Geoff Chambers wrote in The Australian yesterday:
“Australia's inflation inferno was ignited before
Donald Trump's war in Iran and will burn the wallets of long-suffering voters until at least the end of 2027.
A week out from Jim Chalmers handing down his fifth budget, Reserve Bank governor Michele Bullock stated the bleeding obvious in warning governments (again) to stop spending and driving up demand.
After the RBA monetary policy board hiked rates for the third time this year and flagged expectations of a fourth hit for mortgage holders within months, Bullock delivered a grim economic outlook for Australia and devastating budget-eve news for Chalmers.

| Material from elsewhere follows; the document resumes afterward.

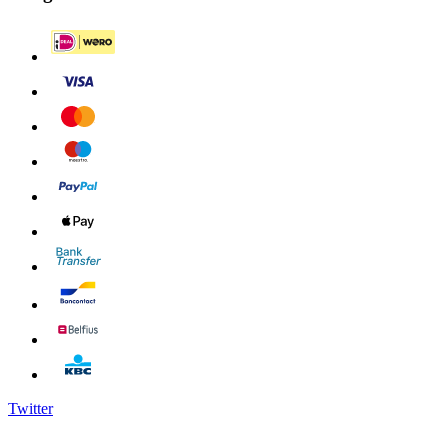
Twitter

As the central bank pulls its only lever to lower inflation and the government prepares to impose new taxes and maintain mammoth spending levels in next week's budget, households and business owners are bracing for the cash rate to reach its highest levels since 2011.
Bullock, who must be frustrated that governments are ignoring the central bank, said "the extent to which the government makes up the shortfalls for households by giving them more money, it makes it harder to dampen demand".
Upgraded RBA forecasts released on Tuesday showed the cash rate will hit at least 4.7 per cent this year and remain at that level through 2027 and 2028. The unemployment rate will rise to 4.7 per cent and stay there through mid-2028.
On cost pressures, trimmed mean inflation is forecast to hit 3.8 per cent in June and won't - return to the RBA's target band of between 2 and 3 per cent until December next year. Headline inflation will rise to 4.8 per cent in June and stay above 4 per cent in 2026, while GDP growth has been downgraded to paltry levels.”